Falta de reconhecimento na carreira militar motivou revolta de Tiradentes, diz escritor

Em debate, autor de biografia afirmou que imagem de revolucionário hoje tem pouca relação com homem real

Leonardo Neiva
São Paulo

Tiradentes trabalhou durante 14 anos como representante da coroa portuguesa, responsável por reprimir a sonegação e o contrabando de ouro em Minas Gerais. Profundamente devotado ao trabalho em um ambiente militar confuso e dominado pela corrupção, passou essa década e meia como alferes, grau mais baixo na hierarquia militar da época, enquanto assistia a colegas menos eficientes e dedicados subirem na carreira.

Além da questão ideológica, a insatisfação gerada por essa falta de reconhecimento foi um dos estopins para que ele se envolvesse com a Inconfidência Mineira, movimento do século 18 que pregava o rompimento do Brasil colônia com Portugal.

É esse lado mais humano e menos mito que o jornalista Lucas Figueiredo diz ter tentado mostrar na biografia “O Tiradentes” (Companhia das Letras, 520 págs., R$ 79,90).​

Tiradentes em litografia de Décio Villares (1890)
Tiradentes em litografia de Décio Villares (1890) - Divulgação/Museu Histórico Nacional

“O envolvimento dele com a Inconfidência acontece por essa insatisfação pessoal com a coroa portuguesa e também porque ele, que trafegava em todas as faixas sociais, já vinha tomando consciência da exploração que acontecia em cima dos mineiros”, afirmou o autor em debate promovido pela Folha e pela editora Companhia das Letras nesta segunda-feira (17).

No momento de seu ingresso na conspiração (1788-1789), o perfil do alferes era bem diferente do restante da cúpula do movimento, composta por representantes de intelectuais e das classes altas.

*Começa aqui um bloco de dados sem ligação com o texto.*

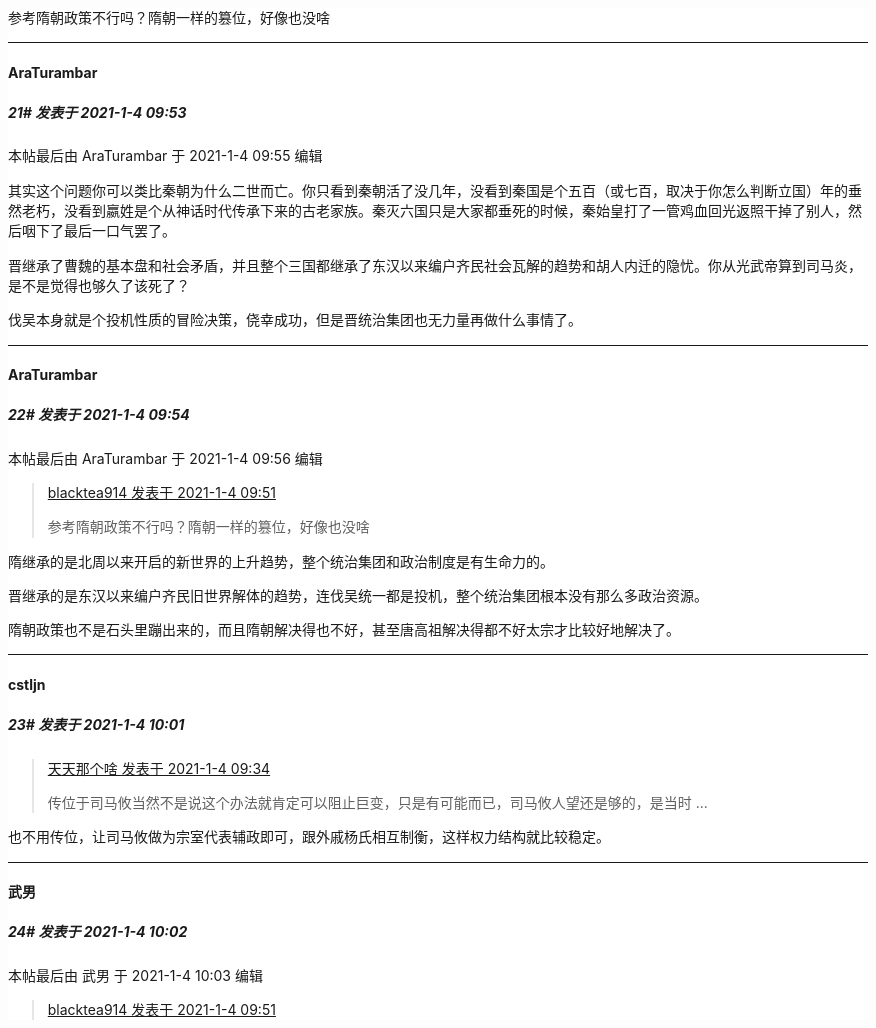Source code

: 参考隋朝政策不行吗？隋朝一样的篡位，好像也没啥


-----

####  AraTurambar  
##### 21#       发表于 2021-1-4 09:53


 本帖最后由 AraTurambar 于 2021-1-4 09:55 编辑 

其实这个问题你可以类比秦朝为什么二世而亡。你只看到秦朝活了没几年，没看到秦国是个五百（或七百，取决于你怎么判断立国）年的垂然老朽，没看到嬴姓是个从神话时代传承下来的古老家族。秦灭六国只是大家都垂死的时候，秦始皇打了一管鸡血回光返照干掉了别人，然后咽下了最后一口气罢了。


晋继承了曹魏的基本盘和社会矛盾，并且整个三国都继承了东汉以来编户齐民社会瓦解的趋势和胡人内迁的隐忧。你从光武帝算到司马炎，是不是觉得也够久了该死了？


伐吴本身就是个投机性质的冒险决策，侥幸成功，但是晋统治集团也无力量再做什么事情了。


-----

####  AraTurambar  
##### 22#       发表于 2021-1-4 09:54


 本帖最后由 AraTurambar 于 2021-1-4 09:56 编辑 
<blockquote><a href="httphttps://bbs.saraba1st.com/2b/forum.php?mod=redirect&amp;goto=findpost&amp;pid=49931675&amp;ptid=1981106" target="_blank">blacktea914 发表于 2021-1-4 09:51</a>

参考隋朝政策不行吗？隋朝一样的篡位，好像也没啥</blockquote>
隋继承的是北周以来开启的新世界的上升趋势，整个统治集团和政治制度是有生命力的。


晋继承的是东汉以来编户齐民旧世界解体的趋势，连伐吴统一都是投机，整个统治集团根本没有那么多政治资源。


隋朝政策也不是石头里蹦出来的，而且隋朝解决得也不好，甚至唐高祖解决得都不好太宗才比较好地解决了。


-----

####  cstljn  
##### 23#       发表于 2021-1-4 10:01


<blockquote><a href="httphttps://bbs.saraba1st.com/2b/forum.php?mod=redirect&amp;goto=findpost&amp;pid=49931515&amp;ptid=1981106" target="_blank">天天那个啥 发表于 2021-1-4 09:34</a>

传位于司马攸当然不是说这个办法就肯定可以阻止巨变，只是有可能而已，司马攸人望还是够的，是当时 ...</blockquote>
也不用传位，让司马攸做为宗室代表辅政即可，跟外戚杨氏相互制衡，这样权力结构就比较稳定。


-----

####  武男  
##### 24#       发表于 2021-1-4 10:02


 本帖最后由 武男 于 2021-1-4 10:03 编辑 
<blockquote><a href="httphttps://bbs.saraba1st.com/2b/forum.php?mod=redirect&amp;goto=findpost&amp;pid=49931675&amp;ptid=1981106" target="_blank">blacktea914 发表于 2021-1-4 09:51</a>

Joaquim José da Silva Xavier vinha de uma família de poder aquisitivo mais baixo e tinha pouca formação intelectual, mas aliava características pessoais como intuição, resiliência e capacidade de rápido aprendizado.

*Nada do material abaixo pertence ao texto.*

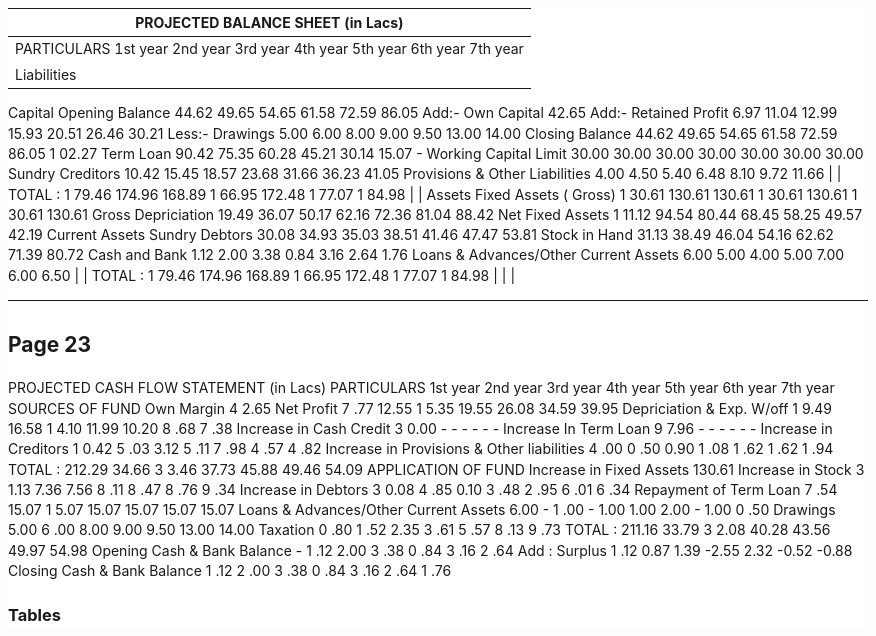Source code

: | PROJECTED BALANCE SHEET (in Lacs) |
|---|
| PARTICULARS 1st year 2nd year 3rd year 4th year 5th year 6th year 7th year |
| Liabilities
Capital
Opening Balance 44.62 49.65 54.65 61.58 72.59 86.05
Add:- Own Capital 42.65
Add:- Retained Profit 6.97 11.04 12.99 15.93 20.51 26.46 30.21
Less:- Drawings 5.00 6.00 8.00 9.00 9.50 13.00 14.00
Closing Balance 44.62 49.65 54.65 61.58 72.59 86.05 1 02.27
Term Loan 90.42 75.35 60.28 45.21 30.14 15.07 -
Working Capital Limit 30.00 30.00 30.00 30.00 30.00 30.00 30.00
Sundry Creditors 10.42 15.45 18.57 23.68 31.66 36.23 41.05
Provisions & Other Liabilities 4.00 4.50 5.40 6.48 8.10 9.72 11.66 |
| TOTAL : 1 79.46 174.96 168.89 1 66.95 172.48 1 77.07 1 84.98 |
| Assets
Fixed Assets ( Gross) 1 30.61 130.61 130.61 1 30.61 130.61 1 30.61 130.61
Gross Depriciation 19.49 36.07 50.17 62.16 72.36 81.04 88.42
Net Fixed Assets 1 11.12 94.54 80.44 68.45 58.25 49.57 42.19
Current Assets
Sundry Debtors 30.08 34.93 35.03 38.51 41.46 47.47 53.81
Stock in Hand 31.13 38.49 46.04 54.16 62.62 71.39 80.72
Cash and Bank 1.12 2.00 3.38 0.84 3.16 2.64 1.76
Loans & Advances/Other Current Assets 6.00 5.00 4.00 5.00 7.00 6.00 6.50 |
| TOTAL : 1 79.46 174.96 168.89 1 66.95 172.48 1 77.07 1 84.98 |
|  |

---

## Page 23

PROJECTED CASH FLOW STATEMENT (in Lacs) PARTICULARS 1st year 2nd year 3rd year 4th year 5th year 6th year 7th year SOURCES OF FUND Own Margin 4 2.65 Net Profit 7 .77 12.55 1 5.35 19.55 26.08 34.59 39.95 Depriciation & Exp. W/off 1 9.49 16.58 1 4.10 11.99 10.20 8 .68 7 .38 Increase in Cash Credit 3 0.00 - - - - - - Increase In Term Loan 9 7.96 - - - - - - Increase in Creditors 1 0.42 5 .03 3.12 5 .11 7 .98 4 .57 4 .82 Increase in Provisions & Other liabilities 4 .00 0 .50 0.90 1 .08 1 .62 1 .62 1 .94 TOTAL : 212.29 34.66 3 3.46 37.73 45.88 49.46 54.09 APPLICATION OF FUND Increase in Fixed Assets 130.61 Increase in Stock 3 1.13 7.36 7.56 8 .11 8 .47 8 .76 9 .34 Increase in Debtors 3 0.08 4 .85 0.10 3 .48 2 .95 6 .01 6 .34 Repayment of Term Loan 7 .54 15.07 1 5.07 15.07 15.07 15.07 15.07 Loans & Advances/Other Current Assets 6.00 - 1 .00 - 1.00 1.00 2.00 - 1.00 0 .50 Drawings 5.00 6 .00 8.00 9.00 9.50 13.00 14.00 Taxation 0 .80 1 .52 2.35 3 .61 5 .57 8 .13 9 .73 TOTAL : 211.16 33.79 3 2.08 40.28 43.56 49.97 54.98 Opening Cash & Bank Balance - 1 .12 2.00 3 .38 0 .84 3 .16 2 .64 Add : Surplus 1 .12 0.87 1.39 -2.55 2.32 -0.52 -0.88 Closing Cash & Bank Balance 1 .12 2 .00 3 .38 0 .84 3 .16 2 .64 1 .76

### Tables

Um exemplo dessas qualidades seria a tradução da coletânea das leis constitucionais dos Estados Unidos, escrita em francês, idioma que Tiradentes não dominava. Segundo Figueiredo, o alferes traduziu o documento palavra por palavra, usando um dicionário da língua. A Revolução Americana, ocorrida em 1776, foi uma das maiores inspirações dos inconfidentes.

Tiradentes também foi o único dentre os conspiradores que demonstrou estar pronto para matar ou morrer por suas convicções, tendo defendido uma revolução com derramamento de sangue e requerido para si o trabalho de, após a suposta vitória, cortar a cabeça do visconde de Barbacena, então governador de Minas Gerais.

Uma das missões do alferes era convencer e recrutar pessoas para o movimento, o que ele fazia disseminando informações falsas de que a revolução estava cada vez mais forte e sua realização era iminente. Uma tática tirada do livro “A Arte da Guerra”, do chinês Sun Tzu, segundo Figueiredo.

“Esse modelo que temos de homens acima do bem e do mal não existe. Os grandes movimentos da humanidade não são feitos por homens iluminados, a vida não é assim”, afirmou Figueiredo.

A construção do mito passou também pela aparência. A figura imortalizada do alferes, de longos cabelos e barba à semelhança de Jesus Cristo, surgiu quase um século depois da Inconfidência, com o movimento republicano, que buscava uma personalidade nacional para representá-lo. Não há até hoje registro histórico de sua aparência real.

Questionado sobre a possibilidade de sua obra manchar a imagem mítica que ainda se tem de Tiradentes, o autor se mostrou cético. “O livro não vai conseguir nem arranhar a paixão pela figura dele. É a coisa do fake news, a mentira é muito mais saborosa do que a verdade.”

O evento aconteceu na Livraria da Vila da Fradique Coutinho, em São Paulo, e teve a presença do jornalista e escritor Oscar Pilagallo.